Hawaiian Electric’s Solar Plans Put New Focus On DG Interconnection


Hawaiian Electric Co. (HECO) has unveiled its proposed energy plan that would generate 65% of the electricity in its service areas from renewable sources by 2030, including a tripling of the amount of solar power deployed over current levels.

The plan was met with skepticism by solar sector advocates, particularly from installers of photovoltaic systems who have long expressed frustration with the logjam in interconnect approvals. Some of this frustration was manifest in a ‘candlelight vigil‘ for the solar sector held outside of HECO's offices in Honolulu in anticipation of the utility plan. The Pacific Business News reports that solar installers in Hawaii see the HECO proposal as heralding the ‘inevitable‘ end of net-energy metering incentives.

The tension in Hawaii at the moment is between installers serving the distributed generation (DG) solar market for residential and light commercial customers and the utilities that must approve the interconnection of such projects. Solar supporters, such as the Alliance for Solar Choice, charge HECO is blocking interconnection applications for DG PV projects in order to protect a business model that relies on conventional central generation sources.

Others see the problem as more nuanced, with utilities struggling to incorporate levels of PV penetration that are far in excess of what was anticipated even a few years ago. Many of the incentives and essentially all of the interconnection policies have their origins in a time when solar energy was considerably more expensive. The dramatic drop in cost-per-watt PV prices due to massive increases in solar panel production – generally by manufacturers seeking to cash in on these government incentives – has swamped existing application procedures.

‘As we see in Hawaii, you reach a point where you just can't accommodate more PV without having to make significant upgrades to circuits,’ says Sky Stanfield, an attorney with Keyes, Fox & Wiedman LLP who works on solar interconnection and regulatory issues. ‘The utilities want to – and legitimately need to – do more reviews as the number of PV systems increases on any one particular circuit.’

According to Stanfield, changes in interconnect procedures adopted by the U.S. Federal Energy Regulatory Commission and, subsequently, by several state authorities have resulted in the first significant improvements to such practices since PV began making itself felt. While this ‘Interconnect 2.0’ scheme has shown definite benefits in streamlining applications through an expedited review process while still ensuring system safety and reliability, it is insufficient for handling the number and scale of PV interconnections envisioned in many state renewable energy plans.

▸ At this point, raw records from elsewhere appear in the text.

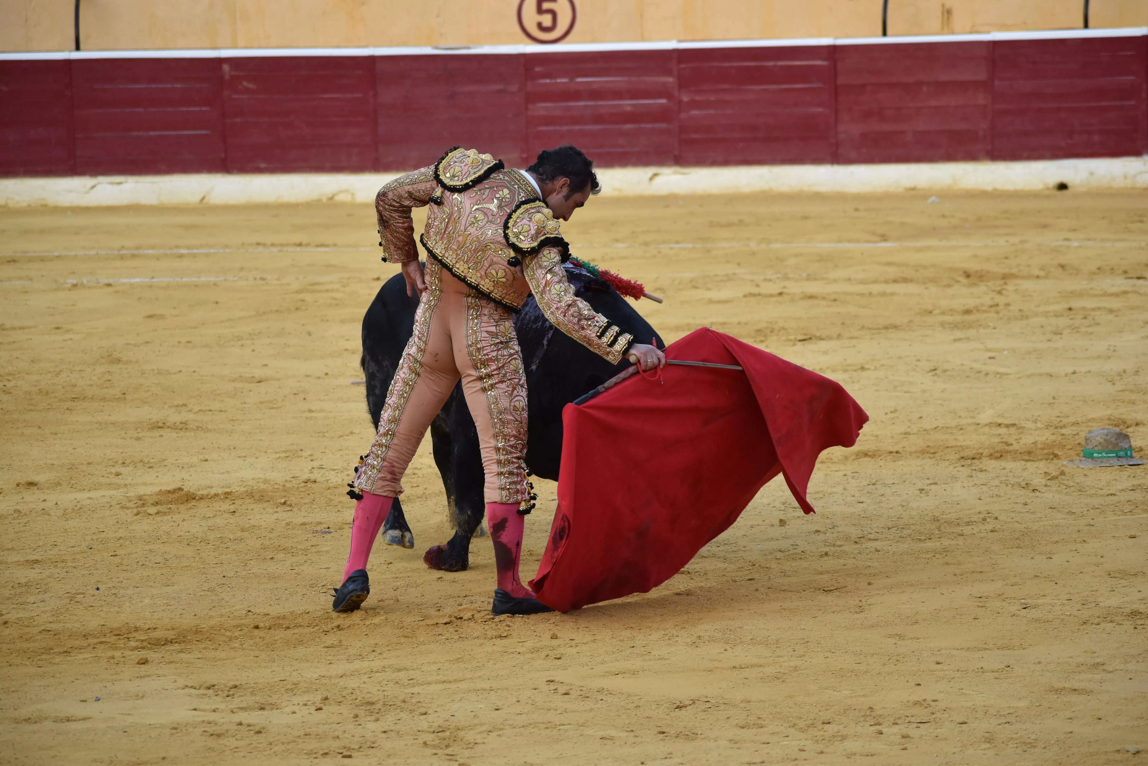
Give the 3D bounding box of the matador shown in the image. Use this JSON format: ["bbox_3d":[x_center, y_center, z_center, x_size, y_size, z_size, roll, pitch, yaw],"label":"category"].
[{"bbox_3d":[-0.245,-0.015,17.550,0.920,1.530,0.750,1,5,28],"label":"matador"}]

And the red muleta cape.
[{"bbox_3d":[0.405,0.275,17.500,1.030,0.920,0.500,-2,5,-15],"label":"red muleta cape"}]

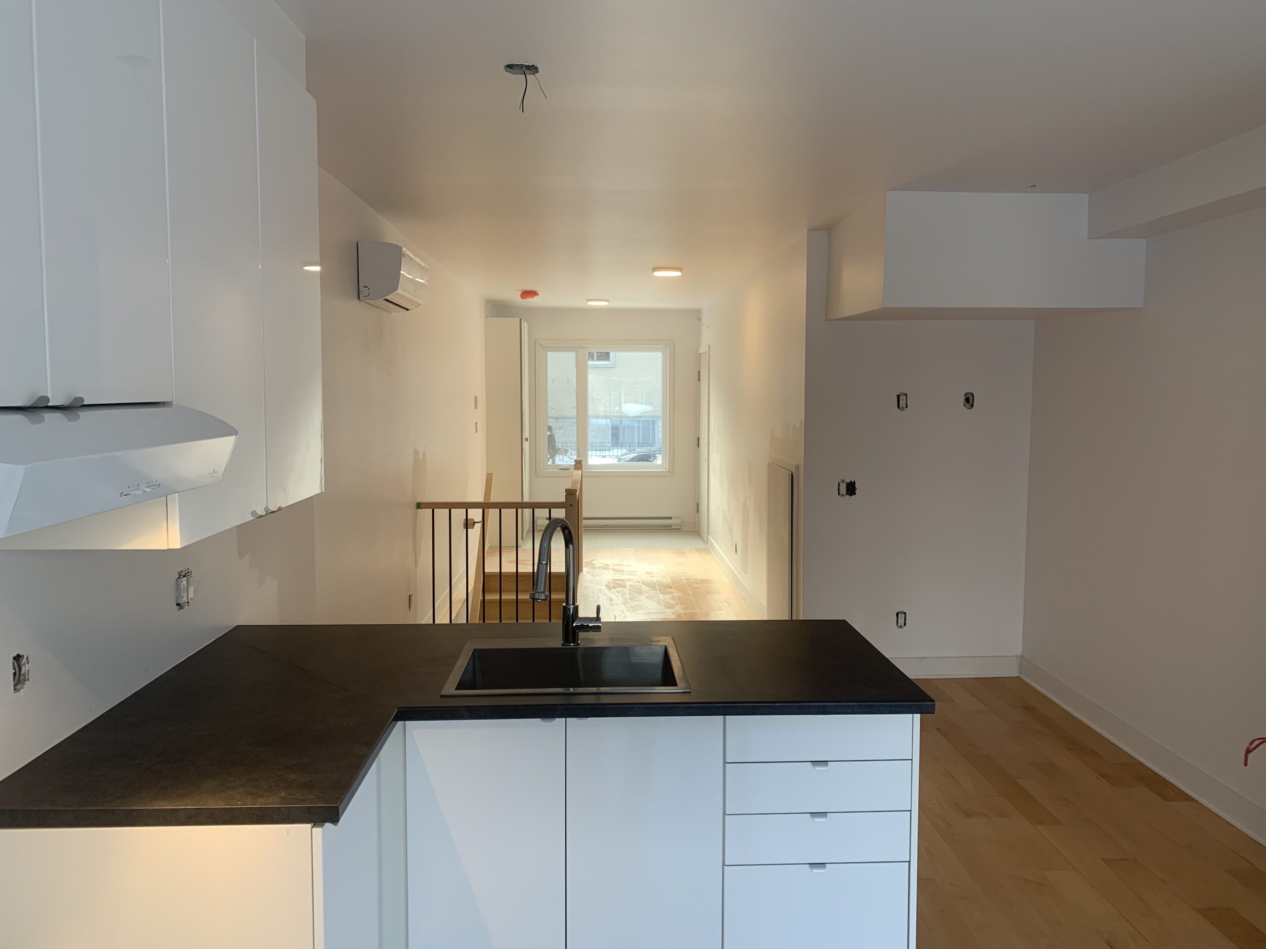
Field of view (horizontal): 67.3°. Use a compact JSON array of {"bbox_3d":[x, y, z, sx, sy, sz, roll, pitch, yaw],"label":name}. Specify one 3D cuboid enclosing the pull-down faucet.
[{"bbox_3d":[-0.185,0.312,2.657,0.117,0.385,0.266,2,6,21],"label":"pull-down faucet"}]

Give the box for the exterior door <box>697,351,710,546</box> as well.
[{"bbox_3d":[0.766,-0.325,10.253,0.080,2.060,0.930,0,5,-2],"label":"exterior door"}]

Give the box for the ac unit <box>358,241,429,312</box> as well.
[{"bbox_3d":[-1.195,-0.982,4.795,0.205,0.280,0.725,0,5,-2],"label":"ac unit"}]

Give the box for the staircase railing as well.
[{"bbox_3d":[-0.887,0.489,7.228,0.980,1.006,2.600,0,5,-2],"label":"staircase railing"}]

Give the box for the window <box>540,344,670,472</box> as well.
[{"bbox_3d":[-0.312,-0.748,10.743,1.449,1.427,0.100,0,5,-2],"label":"window"}]

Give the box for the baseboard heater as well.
[{"bbox_3d":[-0.264,0.560,10.803,1.643,0.155,0.070,0,5,-2],"label":"baseboard heater"}]

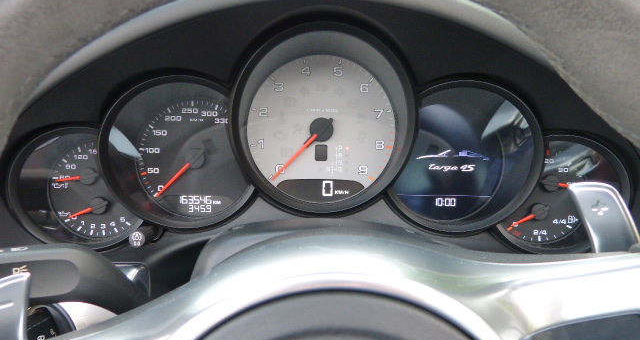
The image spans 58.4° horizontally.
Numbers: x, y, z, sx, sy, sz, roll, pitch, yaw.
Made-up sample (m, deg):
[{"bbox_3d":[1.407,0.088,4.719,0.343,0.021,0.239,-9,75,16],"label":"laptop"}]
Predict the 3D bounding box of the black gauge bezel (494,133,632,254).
[{"bbox_3d":[0.177,0.018,0.425,0.091,0.091,0.034,1,-3,-1],"label":"black gauge bezel"}]

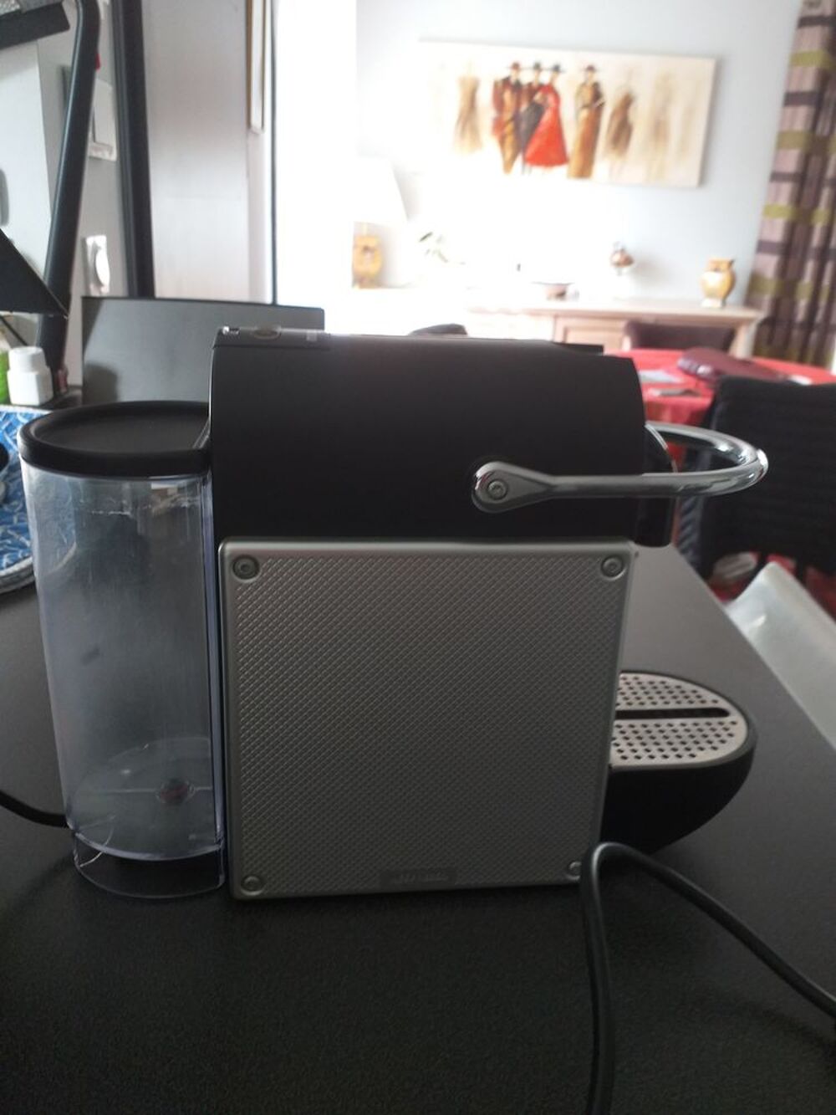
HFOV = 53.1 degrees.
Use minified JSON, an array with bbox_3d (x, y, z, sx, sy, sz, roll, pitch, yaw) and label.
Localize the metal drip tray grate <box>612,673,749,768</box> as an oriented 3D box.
[{"bbox_3d":[0.116,0.080,0.412,0.088,0.008,0.092,0,17,-7],"label":"metal drip tray grate"}]

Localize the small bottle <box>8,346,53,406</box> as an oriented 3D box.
[{"bbox_3d":[-0.468,-0.219,1.008,0.037,0.063,0.037,2,17,0],"label":"small bottle"}]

‘I think they are good changes,’ says Stanfield." But there is a lot more that needs to be done. We need to start thinking about Interconnect 3.0, which I think probably needs to be more transformative.’

In a sense, PV is a victim of its own success. The effect of adding significant amounts of intermittent renewable energy sources – and PV in particular – to the grid is perhaps nowhere more apparent than in Hawaii, with the essentially discrete grids of the individual islands. The disparity between loads and demands – both in terms of location and timing – is emerging as a key issue in the integration of intermittant sources on the grid.

In a presentation at the PV America conference in Boston last June, Dora Nakafuji, HECO's director of renewable energy planning, said one of the issues is that the utility's demand peaks at night. At the same time, most of the PV production occurs during the hours of 10 a.m. and 2 p.m., when fewer people are at home to use the power. This pattern results in a significant backfeed situation, where the amount of generation in local areas is more than the load.

The utility says backfeed threatens power quality locally, as well as grid integrity at the distribution level. As a result, HECO's proposal includes grid enhancements to produce ‘state-of the-art’ electric systems for its service areas on Oahu, Maui and Hawaii Island that will be able to make possible increased integration of solar power.

These improvements must be paid for. The issue of who will pay for them inevitably raises the issue of incentives for solar customers.

‘Net-energy metering was originally envisioned to help customers offset some of their costs at the load,’ Nakafuji said at PV America. ‘The net-energy metering program is almost too successful. We are getting a lot more interest in it. But because of the circuit penetration issues we are finding on our feeders, we basically are looking for ways to tailor the net-energy metering program so that it offers both a bit more fairness to all the ratepayers, because not everybody can take advantage of net-energy metering.’

Such appeals to fairness are what prompt solar installers to interpret that the days of net-energy metering are numbered in Hawaii. However, it is also indicitave of the new reality in power generation, where DG solar is an intrinsic part of a utility's portfolio.

‘We're still fighting about just the valuation of solar,’ Stanfield says. ‘It would be great if we could jump over this discussion and start thinking about the value of renewable resources and enabling technologies as deployed together.’

Stanfield says the U.S. is going to have to start doing bigger system upgrades technically and allocating costs in a different way if it is going to reach really high penetrations of PV. Storage, in particular, plays a significant role in HECO's plans for a more robust, PV-acceptant grid.

‘The interesting and more exciting part of that is starting to look at integration of other energy resources that can help mitigate and manage and achieve those, through the use of storage and command response and energy efficiency,’ she says.